- [Exercise brief]:
Print the data below again in full, exactly as it stands, with no images.

- [Given information]:
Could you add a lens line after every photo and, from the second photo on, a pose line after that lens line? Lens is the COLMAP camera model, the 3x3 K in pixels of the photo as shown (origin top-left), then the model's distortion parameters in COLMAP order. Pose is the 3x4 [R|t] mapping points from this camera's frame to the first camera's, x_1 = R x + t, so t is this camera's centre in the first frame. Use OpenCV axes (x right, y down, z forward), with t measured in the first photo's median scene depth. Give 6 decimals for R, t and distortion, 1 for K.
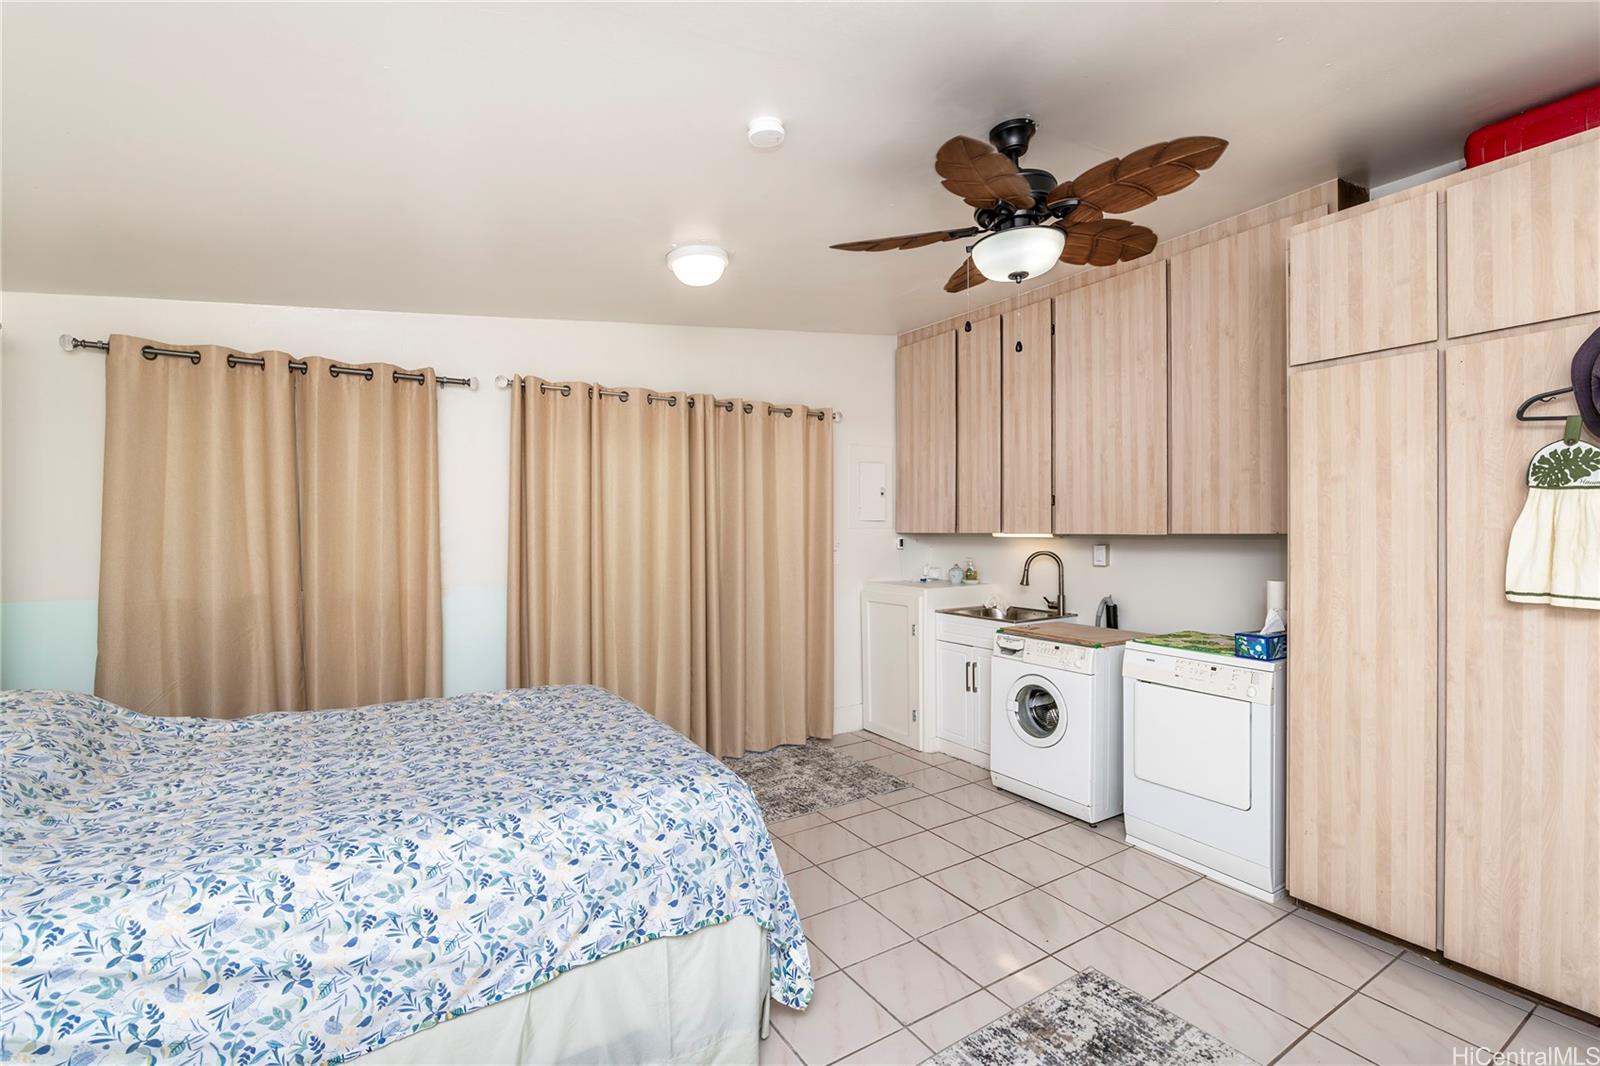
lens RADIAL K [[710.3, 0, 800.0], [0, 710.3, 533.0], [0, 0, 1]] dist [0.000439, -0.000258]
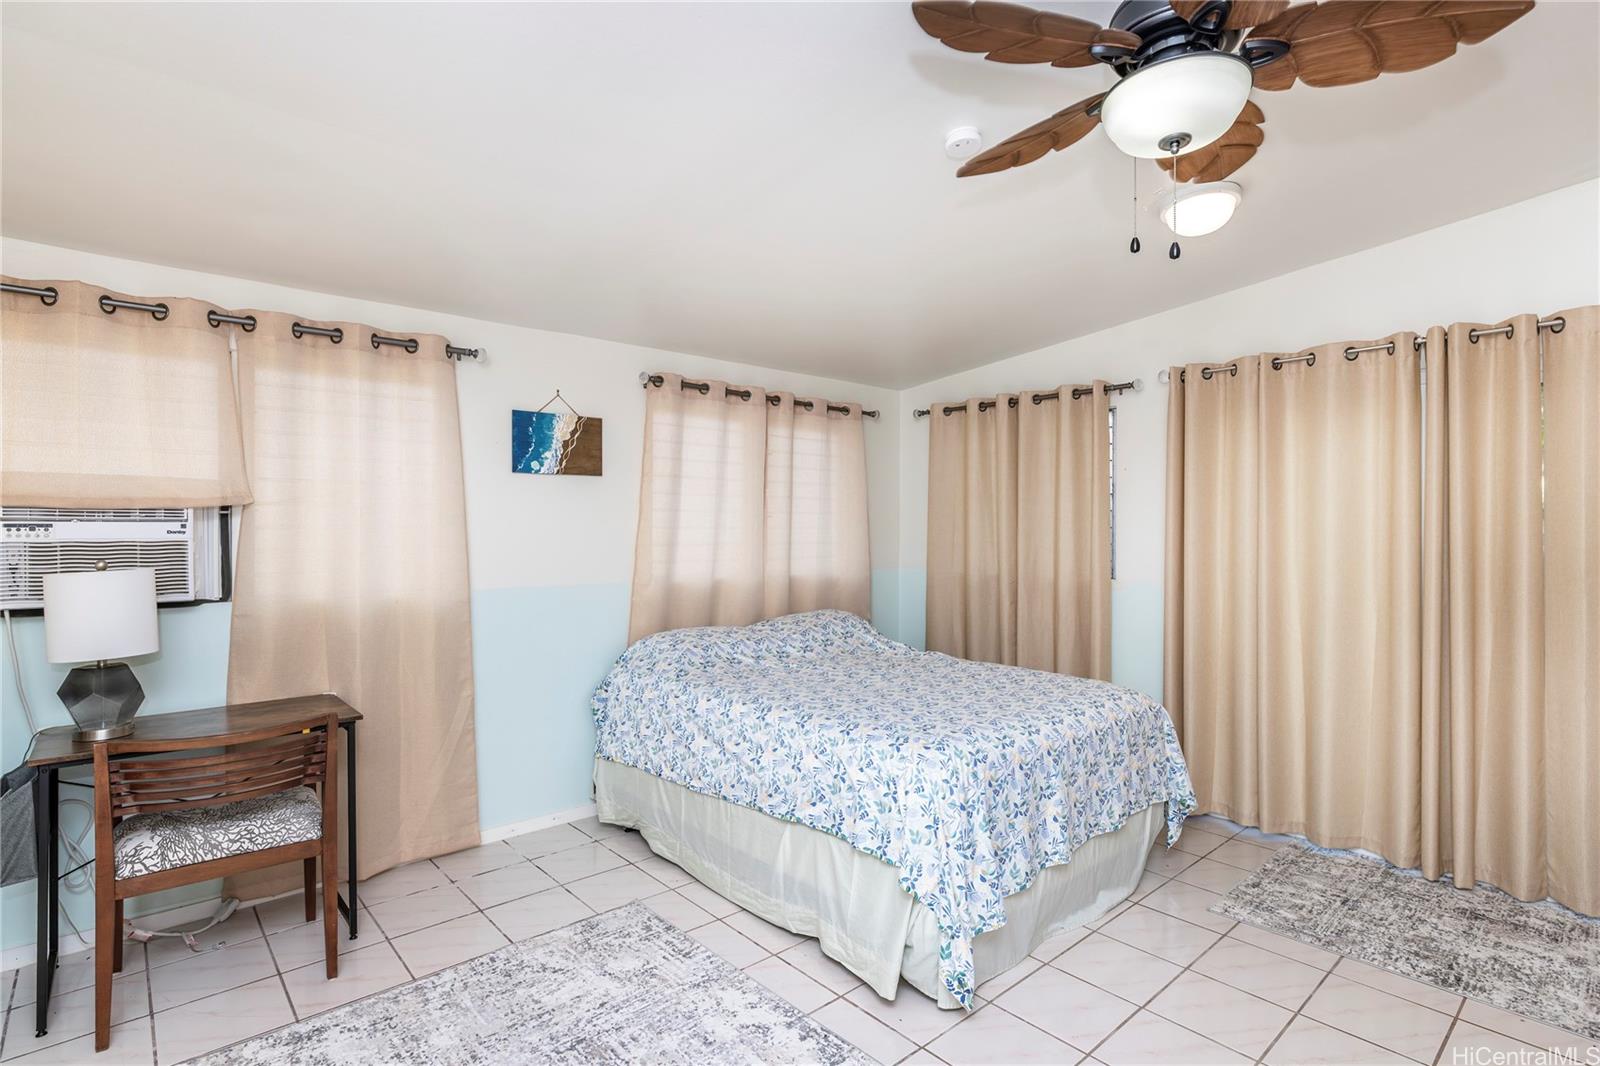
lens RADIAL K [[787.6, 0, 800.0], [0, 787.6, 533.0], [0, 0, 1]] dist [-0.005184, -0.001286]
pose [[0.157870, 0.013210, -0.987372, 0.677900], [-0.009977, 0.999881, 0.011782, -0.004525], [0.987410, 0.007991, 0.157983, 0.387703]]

- [Exercise output]:
Could you add a lens line after every photo and, from the second photo on, a pose line after that lens line? Lens is the COLMAP camera model, the 3x3 K in pixels of the photo as shown (origin top-left), then the model's distortion parameters in COLMAP order. Pose is the 3x4 [R|t] mapping points from this camera's frame to the first camera's, x_1 = R x + t, so t is this camera's centre in the first frame. Use OpenCV axes (x right, y down, z forward), with t measured in the first photo's median scene depth. Give 6 decimals for R, t and distortion, 1 for K.
lens RADIAL K [[710.3, 0, 800.0], [0, 710.3, 533.0], [0, 0, 1]] dist [0.000439, -0.000258]
lens RADIAL K [[787.6, 0, 800.0], [0, 787.6, 533.0], [0, 0, 1]] dist [-0.005184, -0.001286]
pose [[0.157870, 0.013210, -0.987372, 0.677900], [-0.009977, 0.999881, 0.011782, -0.004525], [0.987410, 0.007991, 0.157983, 0.387703]]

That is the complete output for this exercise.